Steve McNeil, president of Mac West Group in Long Beach, Calif., also got the call, and his job was to provide the sound system for the show. “They told me I could bring 2,000 pounds of gear because they were also flying in watermelons and supplies for the big party. And we had to be completely self-sufficient. There was no Radio Shack to run to once we were out there.”
McNeil packed his Sabine 2.4GHz Smart Spectrum wireless systems and Graphi-Q2 multifunction processors as key elements in the sound reinforcement package.
Once the gear was packed, the band and crew settled in for the short ride to the ship. “Coming in for that landing was amazing,” McNeil remembers. “All the gear was packed into a turbo-prop COD (Carrier Onboard Delivery) plane and we came in at 170 miles per hour.

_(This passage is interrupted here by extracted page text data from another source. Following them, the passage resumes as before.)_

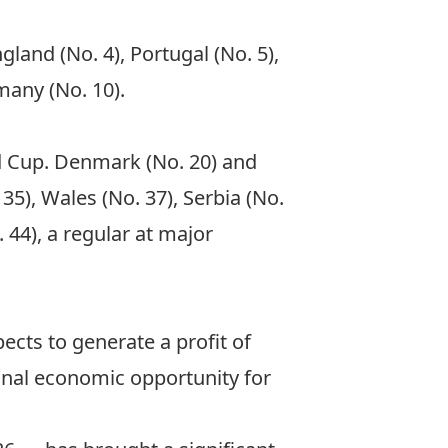
gland (No. 4), Portugal (No. 5),
many (No. 10).
ld Cup. Denmark (No. 20) and
 35), Wales (No. 37), Serbia (No.
 44), a regular at major
cts to generate a profit of
onal economic opportunity for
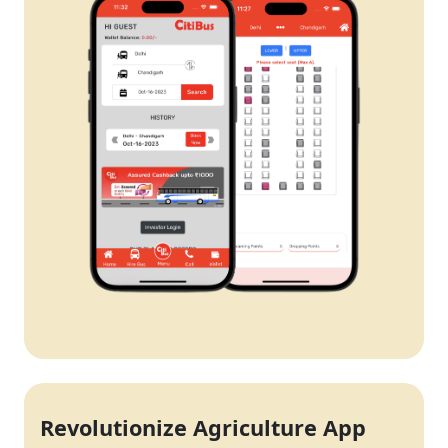
Revolutionize Agriculture App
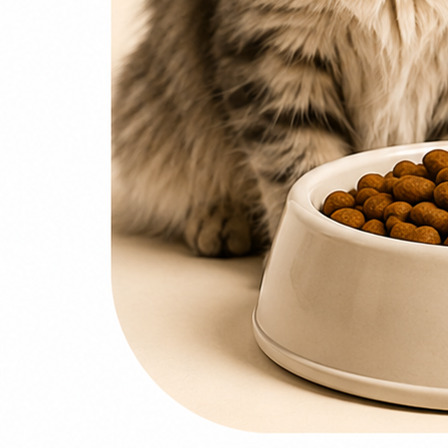
0
items
₨
0
Search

Sabine Wireless receiver at front of house, with ship’s number
“We were about 100 miles off the Pacific coast of Mexico and we were there for three days,” he continues. “We had a tour of almost the entire ship; the crew was incredibly accommodating. We even saw the War Room. The Stennis has a crew of over 5,600, including the air wing. They were a big help in our setup. They constructed a stage for the show and helped place all the gear.” The stage was placed on the almost 5-acre deck, right in front of the main superstructure of the ship.

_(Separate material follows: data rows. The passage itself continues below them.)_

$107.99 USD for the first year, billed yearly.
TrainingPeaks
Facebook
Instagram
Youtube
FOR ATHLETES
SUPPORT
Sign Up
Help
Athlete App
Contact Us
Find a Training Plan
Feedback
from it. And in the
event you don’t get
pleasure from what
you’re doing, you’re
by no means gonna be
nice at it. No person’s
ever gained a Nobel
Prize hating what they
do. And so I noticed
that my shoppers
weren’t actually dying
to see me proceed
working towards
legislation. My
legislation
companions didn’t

Sabine’s 2.4 GHz Wireless Systems were used for lead vocals, the comedians and the announcers. “The Sabine Wireless performed flawlessly; no need to adjust a thing. The stage was right below their main radar array, and we had trouble with all our wired connections due to leakage from that high-powered radar signal. But the Sabine Wireless was never affected; it worked great.

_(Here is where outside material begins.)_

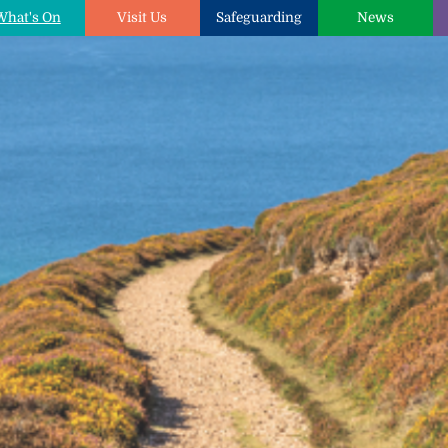
What's On
Visit Us
Safeguarding
News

“We used several Graphi-Q2 units with built-in FBX Feedback Exterminator for system processing. In fact, JR Richards had a problem with his UHF in-ear monitors, but was able to pull them out since the wedges sounded great. It only took me five minutes to ring out three mixes. I also used the Graphi-Q2 on the house because the Commanding Officer did not want to address the troops from the stage but from in front of the speakers! Not a problem; in fact, the Graphi-Q2 fixed some of the issues with the bounce coming from the steel backdrop of the ‘74’ [referring to the official number of the Stennis: CVN-74].
“The day after the show, we packed the COD for the trip back, and the takeoff was quite an experience. There was even a moment of weightlessness as we rocketed off the deck,” recalls McNeil.